* Data extract
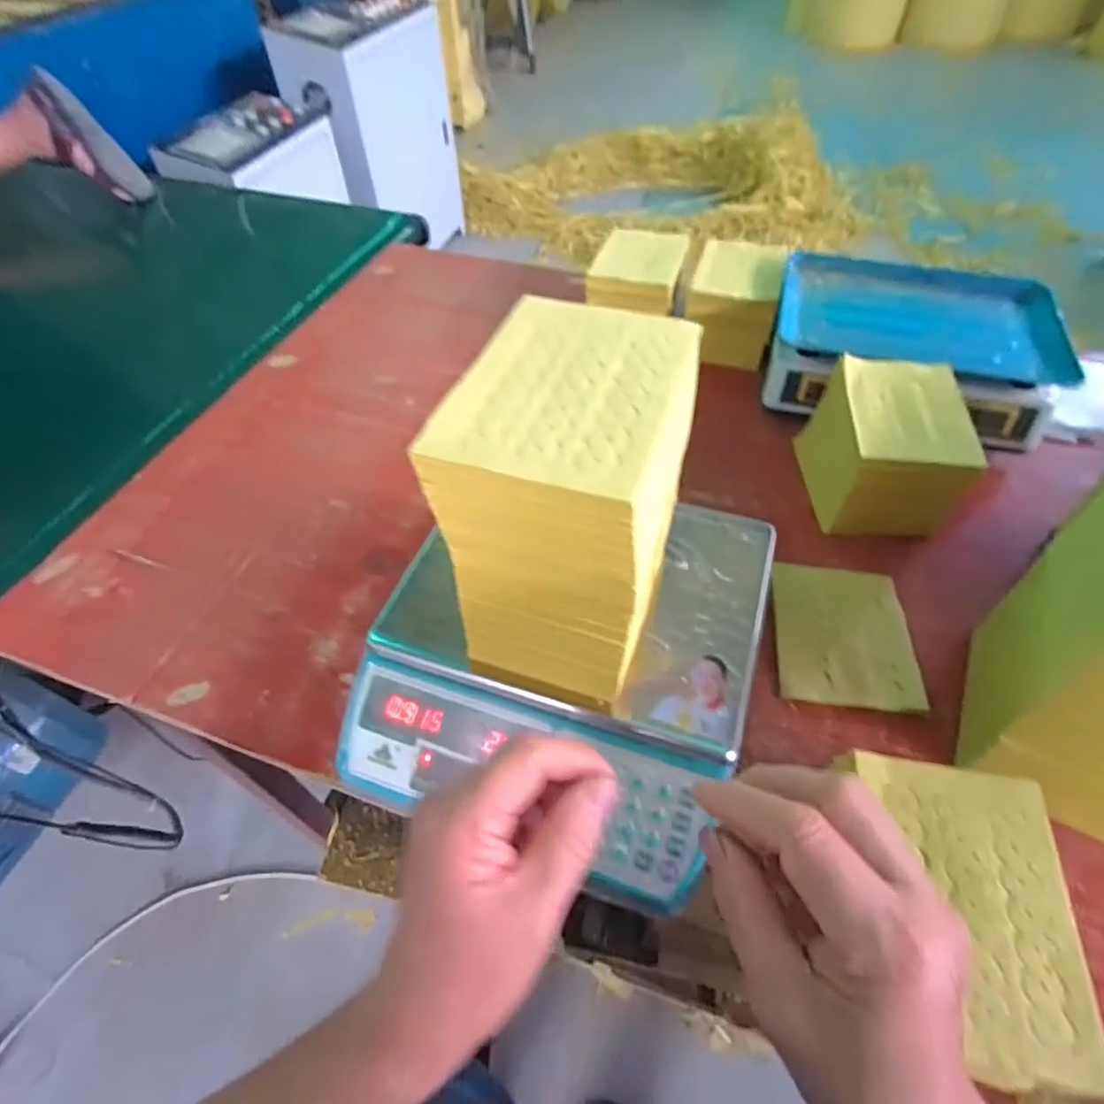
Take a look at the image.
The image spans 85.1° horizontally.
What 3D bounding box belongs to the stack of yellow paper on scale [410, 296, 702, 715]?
[{"bbox_3d":[0.013,-0.028,0.413,0.120,0.205,0.159,16,55,14],"label":"stack of yellow paper on scale"}]

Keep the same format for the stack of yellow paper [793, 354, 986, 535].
[{"bbox_3d":[0.364,-0.115,0.664,0.130,0.117,0.167,5,53,6],"label":"stack of yellow paper"}]

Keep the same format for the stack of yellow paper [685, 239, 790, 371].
[{"bbox_3d":[0.260,-0.365,0.879,0.127,0.096,0.170,13,54,12],"label":"stack of yellow paper"}]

* Work to be completed
Please retype the data exactly. The pictures do not go in.

* Output of the task
Take a look at the image.
The image spans 85.1° horizontally.
What 3D bounding box belongs to the stack of yellow paper on scale [410, 296, 702, 715]?
[{"bbox_3d":[0.013,-0.028,0.413,0.120,0.205,0.159,16,55,14],"label":"stack of yellow paper on scale"}]

Keep the same format for the stack of yellow paper [793, 354, 986, 535].
[{"bbox_3d":[0.364,-0.115,0.664,0.130,0.117,0.167,5,53,6],"label":"stack of yellow paper"}]

Keep the same format for the stack of yellow paper [685, 239, 790, 371].
[{"bbox_3d":[0.260,-0.365,0.879,0.127,0.096,0.170,13,54,12],"label":"stack of yellow paper"}]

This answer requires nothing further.